White House Plans to Launch AI that Outs Anonymous Writers

'Text contains linguistic features that can reveal author identity... '

(Molly Bruns, Headline USA) A recent announcement by the Office of the Director of National Intelligence revealed that the Intelligence Advanced Projects Activity is developing a program to expose anonymous writers.

IARPA will be using AI to analyze anonymous writers’ style, and claims that a writer’s style “is seen as potentially being as unique as a fingerprint.”

“Humans and machines produce vast amounts of text content every day. Text contains linguistic features that can reveal author identity,” IARPA stated.

According to Big League Politics, if the group succeeds it believs that the program could identify a writer’s style from multiple samples and adjust the patterns to increase people’s anonymity in writing.

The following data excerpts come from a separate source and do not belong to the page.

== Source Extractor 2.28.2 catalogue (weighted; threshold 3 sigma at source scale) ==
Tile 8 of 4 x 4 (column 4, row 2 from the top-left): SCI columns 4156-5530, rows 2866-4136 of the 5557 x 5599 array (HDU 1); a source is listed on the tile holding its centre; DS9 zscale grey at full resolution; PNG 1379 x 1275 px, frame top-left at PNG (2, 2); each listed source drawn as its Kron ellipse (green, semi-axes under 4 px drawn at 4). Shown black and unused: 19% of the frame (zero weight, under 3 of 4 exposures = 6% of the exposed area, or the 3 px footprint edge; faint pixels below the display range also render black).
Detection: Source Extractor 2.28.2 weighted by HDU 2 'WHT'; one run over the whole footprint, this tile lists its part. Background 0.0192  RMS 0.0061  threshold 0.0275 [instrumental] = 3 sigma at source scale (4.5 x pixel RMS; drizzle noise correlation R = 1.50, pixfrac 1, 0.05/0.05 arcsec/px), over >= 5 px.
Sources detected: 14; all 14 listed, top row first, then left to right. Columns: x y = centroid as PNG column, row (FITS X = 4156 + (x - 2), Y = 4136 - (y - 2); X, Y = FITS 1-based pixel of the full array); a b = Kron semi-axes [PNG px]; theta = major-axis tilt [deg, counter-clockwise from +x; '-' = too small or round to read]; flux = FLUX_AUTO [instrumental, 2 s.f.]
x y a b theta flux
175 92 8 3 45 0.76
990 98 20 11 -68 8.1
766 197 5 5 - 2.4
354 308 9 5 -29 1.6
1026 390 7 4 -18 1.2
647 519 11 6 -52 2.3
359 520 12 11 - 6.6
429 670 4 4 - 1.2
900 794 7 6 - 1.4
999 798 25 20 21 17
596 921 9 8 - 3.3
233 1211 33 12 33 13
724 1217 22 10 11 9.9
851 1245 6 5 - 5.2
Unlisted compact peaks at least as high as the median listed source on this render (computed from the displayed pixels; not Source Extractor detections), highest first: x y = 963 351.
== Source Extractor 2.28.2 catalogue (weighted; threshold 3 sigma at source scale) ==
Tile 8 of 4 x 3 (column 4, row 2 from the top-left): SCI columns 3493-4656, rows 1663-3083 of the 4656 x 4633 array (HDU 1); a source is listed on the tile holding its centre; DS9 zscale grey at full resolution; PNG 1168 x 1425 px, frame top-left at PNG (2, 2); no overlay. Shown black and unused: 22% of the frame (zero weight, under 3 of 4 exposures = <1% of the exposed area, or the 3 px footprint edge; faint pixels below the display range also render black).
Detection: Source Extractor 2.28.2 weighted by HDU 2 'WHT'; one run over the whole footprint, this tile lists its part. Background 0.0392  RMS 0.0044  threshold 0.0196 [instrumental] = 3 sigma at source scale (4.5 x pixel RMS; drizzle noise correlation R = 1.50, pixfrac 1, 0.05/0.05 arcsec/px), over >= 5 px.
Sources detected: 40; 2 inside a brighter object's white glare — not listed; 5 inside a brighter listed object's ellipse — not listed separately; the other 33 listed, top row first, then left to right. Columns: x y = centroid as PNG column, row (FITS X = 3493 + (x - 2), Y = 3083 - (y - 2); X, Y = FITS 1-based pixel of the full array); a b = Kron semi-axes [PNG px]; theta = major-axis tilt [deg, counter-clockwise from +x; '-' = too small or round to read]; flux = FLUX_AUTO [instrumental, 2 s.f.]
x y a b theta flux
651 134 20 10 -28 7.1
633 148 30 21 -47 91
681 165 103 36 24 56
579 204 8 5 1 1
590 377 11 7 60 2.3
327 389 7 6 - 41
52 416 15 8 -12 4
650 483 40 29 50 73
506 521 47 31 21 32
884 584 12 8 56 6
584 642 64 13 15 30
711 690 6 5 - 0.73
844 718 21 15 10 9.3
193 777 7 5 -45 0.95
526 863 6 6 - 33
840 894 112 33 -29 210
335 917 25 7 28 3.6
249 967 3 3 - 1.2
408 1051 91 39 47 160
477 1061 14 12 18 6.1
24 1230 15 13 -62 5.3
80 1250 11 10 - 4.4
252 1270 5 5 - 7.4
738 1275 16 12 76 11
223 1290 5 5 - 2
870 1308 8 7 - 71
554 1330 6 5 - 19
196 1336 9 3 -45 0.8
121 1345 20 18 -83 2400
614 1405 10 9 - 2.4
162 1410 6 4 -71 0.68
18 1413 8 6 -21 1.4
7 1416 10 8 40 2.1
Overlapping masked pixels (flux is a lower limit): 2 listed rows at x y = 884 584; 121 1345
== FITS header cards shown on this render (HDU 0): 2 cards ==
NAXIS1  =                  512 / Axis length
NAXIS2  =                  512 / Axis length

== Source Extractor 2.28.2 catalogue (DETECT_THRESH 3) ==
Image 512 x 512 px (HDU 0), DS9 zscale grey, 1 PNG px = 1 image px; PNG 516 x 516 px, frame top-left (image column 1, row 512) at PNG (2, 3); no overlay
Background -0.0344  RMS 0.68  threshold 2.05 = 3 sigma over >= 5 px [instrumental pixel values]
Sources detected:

“We have a strong chance of meeting our goals, delivering much-needed capabilities to the Intelligence Community, and substantially expanding our understanding of variation in human language using the latest advances in computational linguistics and deep learning,” declared the Human Interpretable Attribution or Text Using Underlying Structure (HIATUS) program manager Dr. Timothy McKinnon.

IARPA also said the HIATUS program would not only create explainability standards for the program’s AIs, but will also be capable of fighting foreign influence activities, defending writers whose work may endanger them and help identify counterintelligence.

The program will be able to identify machine generated versus human being written text.

Cindy Harper of Reclaim the Net said it’s possible that a writer’s style could be “as unique as a fingerprint.”

“It is not IARPA’s work to turn HIATUS into something usable,” Harper explained. “The agency’s work is only to develop the technology.”

It is not known when IARPA, a government organization, will put this project into effect, or if it will be used for strictly national security and intelligence purposes.

No matter when, it seems as if this technology could also be used to discover the identities of controversial writers who publish under pen names.